"Where have all the protest songs gone?"
That's what the California newspaper editor said to me. Long time passing. For what it's worth, there's nothing happenin' here. The sound of political music is the silence you hear.
Come gather round young people nowadays, you haven't lived until you've sung songs of a movement out on the streets. Put your social media devices down and go to the rally, line or march (maybe for raising the minimum wage.) Sure, take a hammer and a bell. Bread and roses, anyone?
A good protest song is hard to find in the 21st century — one that seizes a generation's imagination. What the gospel anthem "We Shall Overcome," was to Martin Luther King, Jr. and the civil rights movement, "Where Have All the Flowers Gone" was to the anti-Vietnam War movement. Yes, I know that was when I was very young, but '60s flowers are still fresh. Billy Bragg's wrenching "Between the Wars" is a strong '80s vintage.
We'll give shout-outs to the Dixie Chicks for "Not Ready to Make Nice" (addressed to George W. Bush) and Bruce Springsteen for "We Take Care of our Own" (a red, white and blue rock'n'roll hymn.) The grand old folksinger, Pete Seeger, just left us; his 95th birthday would have been this month. Thankfully, Bob Dylan is still singin' words in the wind. His defiant "Masters of War" never gets old, also sung by golden Judy Collins.
Graduation season is the last of salad days. May is all aglow and fragrant with fresh hopes, plans and beginnings. The peonies are spectacular this spring after a fierce winter.
But the unpleasant truth is that our latest crop faces an austere economy that's just plain soft. The long Iraq War sapped it, and you don't need to be Ben Bernanke to know it.
A sea of graduates faces a horizon of climate change and student loan debt, which further clouds their prospects. Why not get up, stand up and say hey, they need help, too, like the government rescues of General Motors and Wall Street? They are the nation's seed corn, let's just say, not too big to fail.
It's not fair for the youngest adults to bear the burden of reckless war-mongering waged by a president they did not even elect. Those in their 20s were never drafted for an unpopular war, but they have serious issues with living the American dream.
This is my graduation gift, a mosaic of favorite protest songs that may suggest new songs, past to present. They are by nature populist songs with a subversive streak, arising from mass movements. When I enlisted my social media, the outpouring came like falling water.
One vein is the early union song, like a coal miner's lament in "16 Tons." It asks, what you get for loading 16 tons; and it answers, you get another day older and deeper in debt. "Which Side Are You On?" was written by a woman, Florence Patton Reece, in Kentucky coal mining country in the 1930s. Still right on point.
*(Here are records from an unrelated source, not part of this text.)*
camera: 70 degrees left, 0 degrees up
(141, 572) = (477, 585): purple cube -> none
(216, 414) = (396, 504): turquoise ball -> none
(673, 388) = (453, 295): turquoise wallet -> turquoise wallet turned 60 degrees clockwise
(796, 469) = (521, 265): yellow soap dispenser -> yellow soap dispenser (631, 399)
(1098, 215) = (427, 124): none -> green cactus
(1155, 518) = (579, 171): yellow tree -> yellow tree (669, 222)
The rousing song "Oh, Freedom" sounds like a spiritual, which it is: "Before I'll be a slave/I'd be buried in my grave." Other civil rights songs are "Eyes on the Prize" and "If You Miss Me at the Back of the Bus." As a child, such songs transported and made me feel, I know what's up. One I just learned: "Bid 'Em In," a harsh song by Oscar Brown, Jr., which portrays a woman slave sold at auction.
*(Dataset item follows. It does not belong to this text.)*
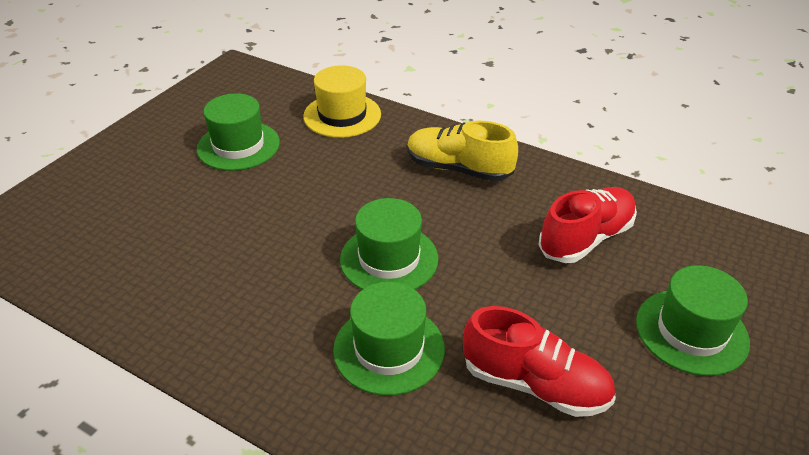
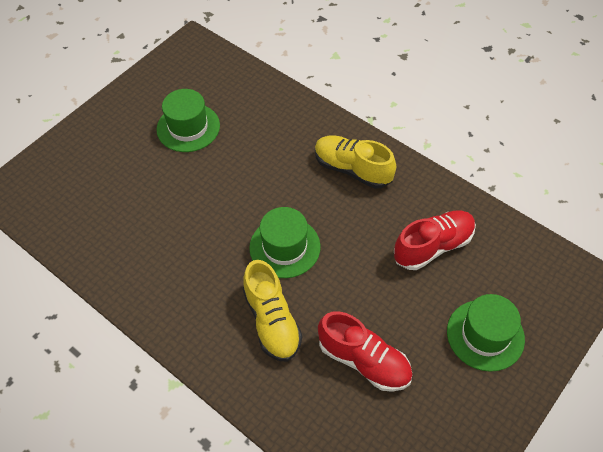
camera: 10 degrees right, 15 degrees up
(342, 115) = (272, 104): yellow hat -> none
(389, 349) = (272, 321): green hat -> yellow shoe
Another fine newspaper editor brought up "Bill," from the musical Showboat, a sad song about interracial love in the South. "Strange Fruit" went where few dared go; it's a Billie Holiday song about a lynching. Phil Ochs composed the protest classics, "Draft Dodger Rag" and "Joe Hill."
Folklorist Jean Freedman, writing a life of folk singer Peggy Seeger (Pete's sister), says the art is not dead. But it needs fresh blood. Indie rockers, see what you can do.
As the Stephen Stills song goes: "What a field day for the heat/A thousand people in the street." People, there's no big movement without the music.